Elle demeure la seule parade à l’infestation du corps humain par des myriades de microorganismes connus ou à découvrir, et dont la dangerosité défie tout arsenal thérapeutique. Les chercheurs s’échineront encore quelque temps, pour pouvoir éradiquer le paludisme, le VIH /sida ou même les cancers, fléaux toujours préoccupants de ce 3è millénaire. Les travaux et les découvertes d’Edward Jenner(1) et de Louis Pasteur demeureront en matière vaccinale, ces avancées scientifiques que l’humanité inscrira sur le fronton des victoires remportées sur la maladie et la Faucheuse. Les guerres et les conflits armés ont marqué durablement, l’imaginaire humain par leurs cortèges morbides, le plus souvent mortifères, causés par de grandes pandémies. On rattache, inconsciemment, le typhus et la fièvre typhoïde à la Grande Guerre et la Seconde Guerre mondiale. Ces maladies emportaient plus souvent, les gens vulnérabilisés par la disette, l’absence d’hygiène et les bouleversements de tous ordres du tissu social dut-il être archaïque. Au lendemain de la guerre d’indépendance, notre pays ne dérogeait pas à la règle. Il fallait tout entreprendre. La mortalité infanto-juvénile atteignait des cimes inimaginables. L’espérance de vie moyenne dans la population ne dépassait guère les 60 ans, dans les conditions les plus favorables. La seule et unique vaccination de l’ère coloniale se résumait à la scarification antivariolique ; et ce n’était, certainement pas, par souci philanthropique qu’elle était pratiquée sur les indigènes, mais par mesure de protection de la colonie européenne. La transmission interhumaine du virus de la variole, était fulgurante. Déclarée éradiquée depuis 1978 par l’Organisation mondiale de la santé (OMS), sa réémergence n’est pas à écarter. La tuberculose, ce spectre du dénuement social jetait de pleines cohortes dans l’errance des sanatoriums ou carrément, dans l’antichambre de fin de vie. De pleines familles stigmatisées et ostracisées subissaient sans recours, les affres de la contamination. On parlait alors de « mesdour » (pulmonaire) ou « m’touchi » (touché).

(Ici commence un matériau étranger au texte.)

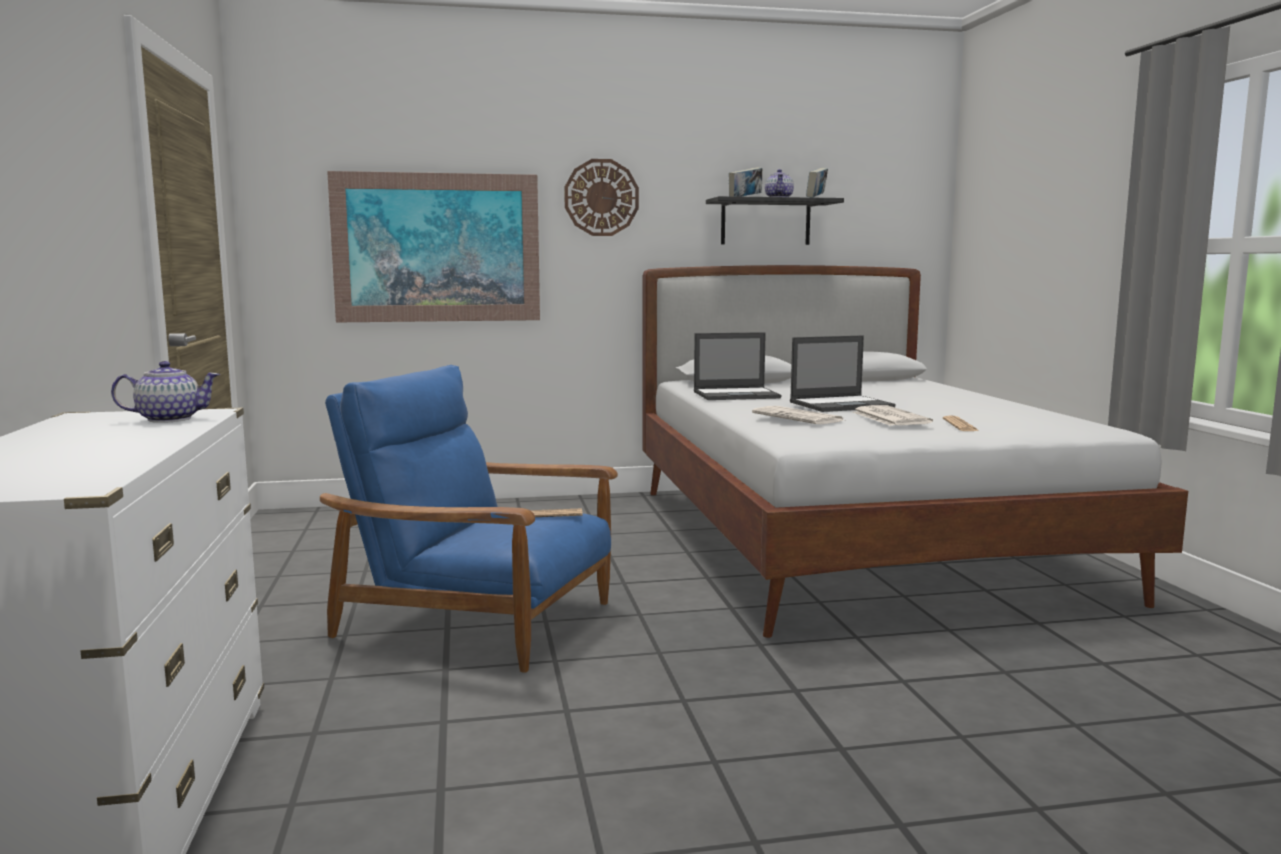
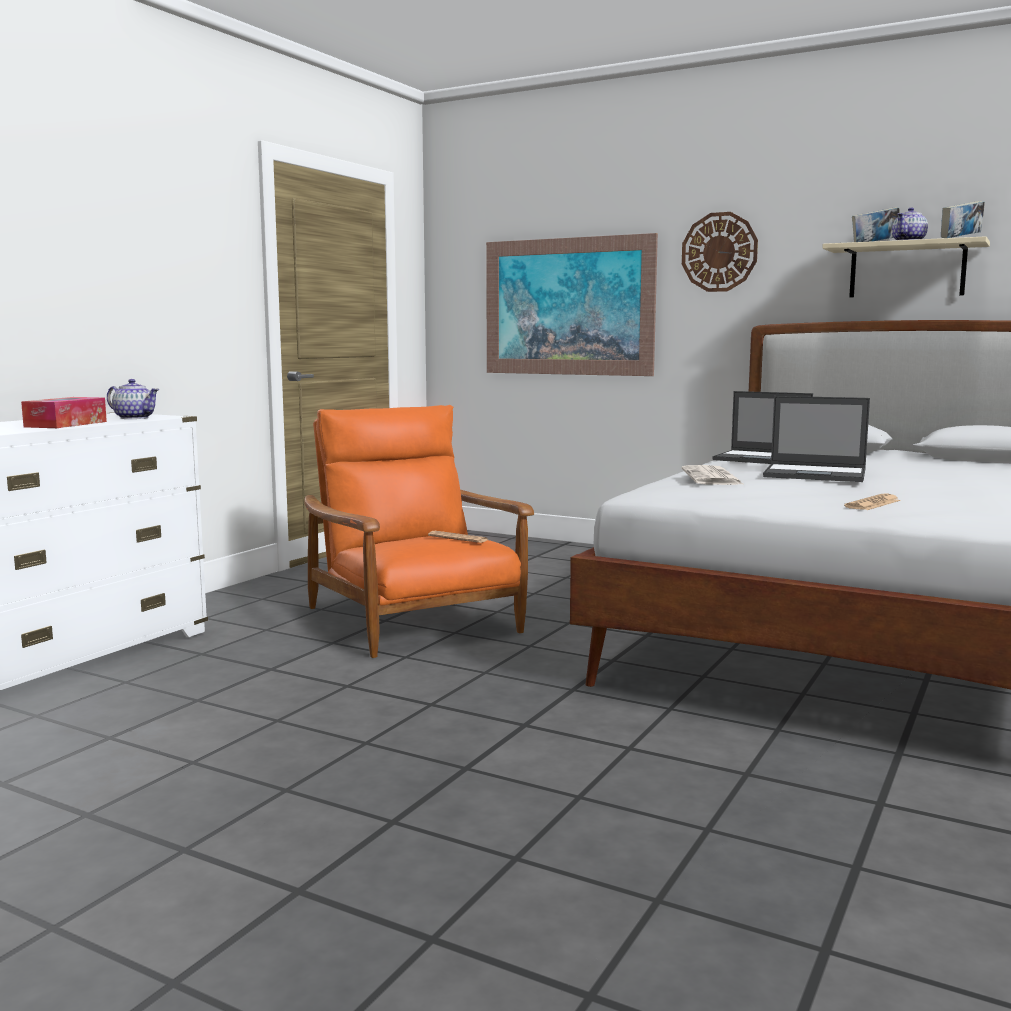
camera: 40 degrees right, 0 degrees up
(132, 441) = (66, 424): none -> tissue box
(479, 620) = (414, 621): blue armchair -> orange armchair
(765, 222) = (907, 270): black shelf -> beige shelf
(889, 417) = (810, 488): newspaper -> none

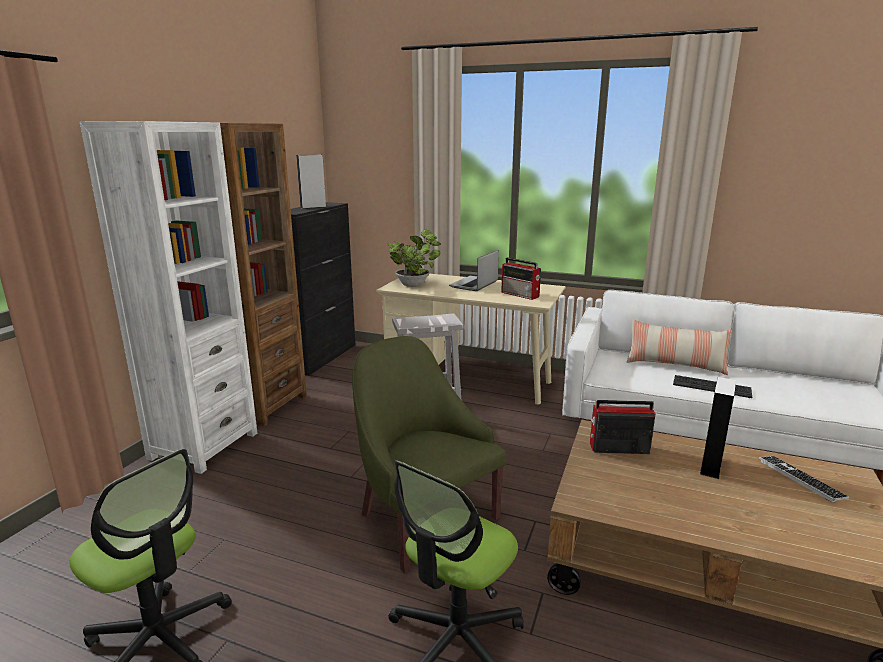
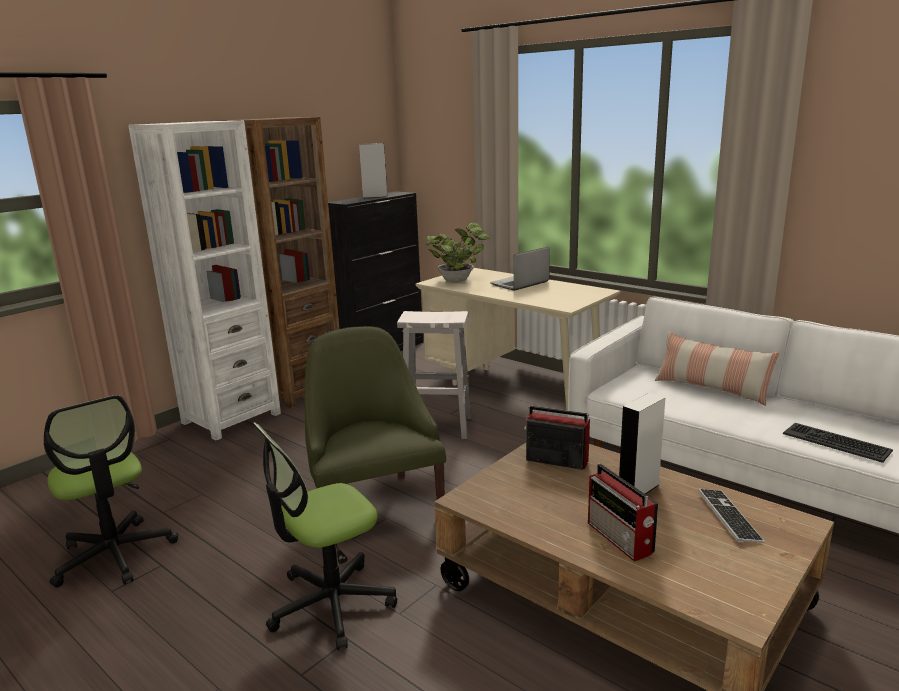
camera: 20 degrees right, 0 degrees up
(520, 295) = (557, 297): radio -> radio (620, 539)
(711, 387) = (728, 415): keyboard -> keyboard (836, 442)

Les foyers extra pulmonaires, méconnus par « monsieur tout le monde », passaient presque discrètement pour éviter la « vindicte ». Il n’y avait que les initiés qui subodoraient l’atteinte tuberculeuse d’autres organes.
Et ce n’est que vers la fin des années soixante (1968/69) que le pays, encore désargenté, s’inscrivait résolument dans l’âpre lutte antituberculeuse. Il y aura lieu ici, de saluer ces femmes et ces hommes qui ont fait de ce combat un ordre religieux : Mme Boulahbal (2), Mme Ait Khaled, MM. Chaulet, Larbaoui, Abderrahim, Mokhtari, Lazib et bien d’autres sont arrivés avec presque rien mais avec beaucoup de foi, à hisser le standard national à un modèle internationalement reconnu. La couvée, formée à l’ombre de ces géants n’a pas démérité, elle continue la lutte avec, cependant, les adversités propres à chaque apôtre. Contrairement à certains de leurs confrères, qui ont opté pour le confort matériel libéral, ils font de cette lutte un objectif sacerdotal pour lequel, ils n’auront que la reconnaissance de leurs congénères.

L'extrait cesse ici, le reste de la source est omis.